** Material for the task follows **

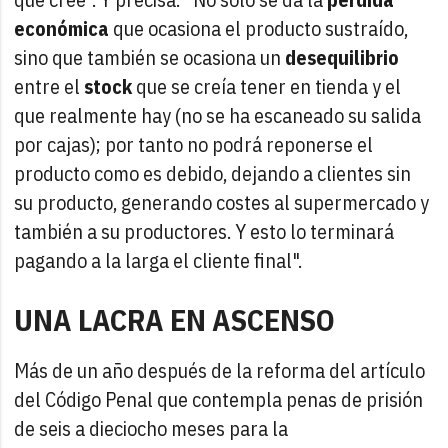
económica
que ocasiona el producto sustraído,
sino que también se ocasiona un
desequilibrio
entre el
stock
que se creía tener en tienda y el
que realmente hay (no se ha escaneado su salida
por cajas); por tanto no podrá reponerse el
producto como es debido, dejando a clientes sin
su producto, generando costes al supermercado y
también a su productores. Y esto lo terminará
pagando a la larga el cliente final".
UNA LACRA EN ASCENSO
Más de un año después de la reforma del artículo
del Código Penal que contempla penas de prisión
de seis a dieciocho meses para la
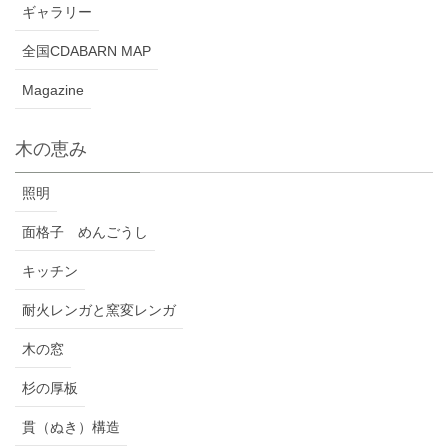
ギャラリー
全国CDABARN MAP
Magazine
木の恵み
照明
面格子 めんごうし
キッチン
耐火レンガと窯変レンガ
木の窓
杉の厚板
貫（ぬき）構造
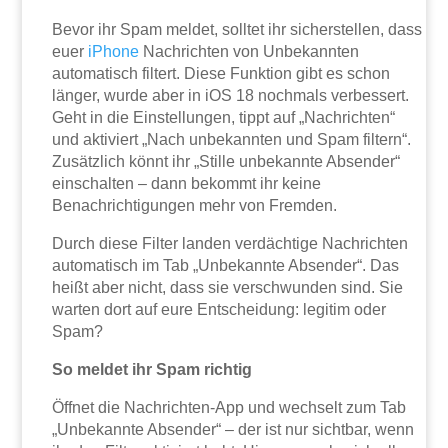
Bevor ihr Spam meldet, solltet ihr sicherstellen, dass
euer
iPhone
Nachrichten von Unbekannten
automatisch filtert. Diese Funktion gibt es schon
länger, wurde aber in iOS 18 nochmals verbessert.
Geht in die Einstellungen, tippt auf „Nachrichten“
und aktiviert „Nach unbekannten und Spam filtern“.
Zusätzlich könnt ihr „Stille unbekannte Absender“
einschalten – dann bekommt ihr keine
Benachrichtigungen mehr von Fremden.
Durch diese Filter landen verdächtige Nachrichten
automatisch im Tab „Unbekannte Absender“. Das
heißt aber nicht, dass sie verschwunden sind. Sie
warten dort auf eure Entscheidung: legitim oder
Spam?
So meldet ihr Spam richtig
Öffnet die Nachrichten-App und wechselt zum Tab
„Unbekannte Absender“ – der ist nur sichtbar, wenn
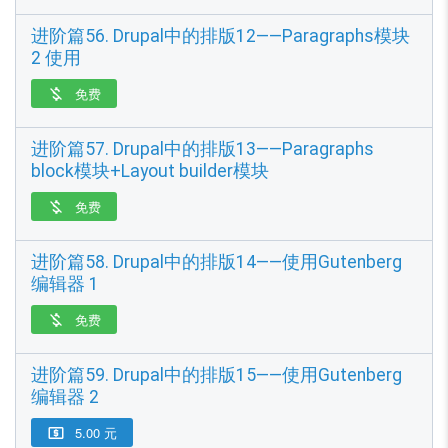
进阶篇56. Drupal中的排版12——Paragraphs模块
2 使用
免费

进阶篇57. Drupal中的排版13——Paragraphs
block模块+Layout builder模块
免费

进阶篇58. Drupal中的排版14——使用Gutenberg
编辑器 1
免费

进阶篇59. Drupal中的排版15——使用Gutenberg
编辑器 2
5.00 元

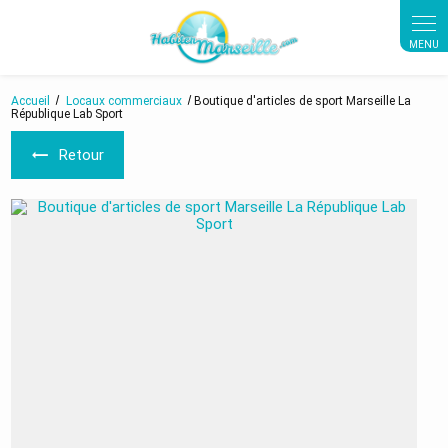
Panneau de gestion des cookies
Accueil
Locaux commerciaux
Boutique d'articles de sport Marseille La
République Lab Sport
Retour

** End of Material for the task **

Please return every line of text from the data above, unchanged and in the same order, leaving out the pictures.

económica
que ocasiona el producto sustraído,
sino que también se ocasiona un
desequilibrio
entre el
stock
que se creía tener en tienda y el
que realmente hay (no se ha escaneado su salida
por cajas); por tanto no podrá reponerse el
producto como es debido, dejando a clientes sin
su producto, generando costes al supermercado y
también a su productores. Y esto lo terminará
pagando a la larga el cliente final".
UNA LACRA EN ASCENSO
Más de un año después de la reforma del artículo
del Código Penal que contempla penas de prisión
de seis a dieciocho meses para la
ギャラリー
全国CDABARN MAP
Magazine
木の恵み
照明
面格子 めんごうし
キッチン
耐火レンガと窯変レンガ
木の窓
杉の厚板
貫（ぬき）構造
Bevor ihr Spam meldet, solltet ihr sicherstellen, dass
euer
iPhone
Nachrichten von Unbekannten
automatisch filtert. Diese Funktion gibt es schon
länger, wurde aber in iOS 18 nochmals verbessert.
Geht in die Einstellungen, tippt auf „Nachrichten“
und aktiviert „Nach unbekannten und Spam filtern“.
Zusätzlich könnt ihr „Stille unbekannte Absender“
einschalten – dann bekommt ihr keine
Benachrichtigungen mehr von Fremden.
Durch diese Filter landen verdächtige Nachrichten
automatisch im Tab „Unbekannte Absender“. Das
heißt aber nicht, dass sie verschwunden sind. Sie
warten dort auf eure Entscheidung: legitim oder
Spam?
So meldet ihr Spam richtig
Öffnet die Nachrichten-App und wechselt zum Tab
„Unbekannte Absender“ – der ist nur sichtbar, wenn
进阶篇56. Drupal中的排版12——Paragraphs模块
2 使用
免费

进阶篇57. Drupal中的排版13——Paragraphs
block模块+Layout builder模块
免费

进阶篇58. Drupal中的排版14——使用Gutenberg
编辑器 1
免费

进阶篇59. Drupal中的排版15——使用Gutenberg
编辑器 2
5.00 元

Panneau de gestion des cookies
Accueil
Locaux commerciaux
Boutique d'articles de sport Marseille La
République Lab Sport
Retour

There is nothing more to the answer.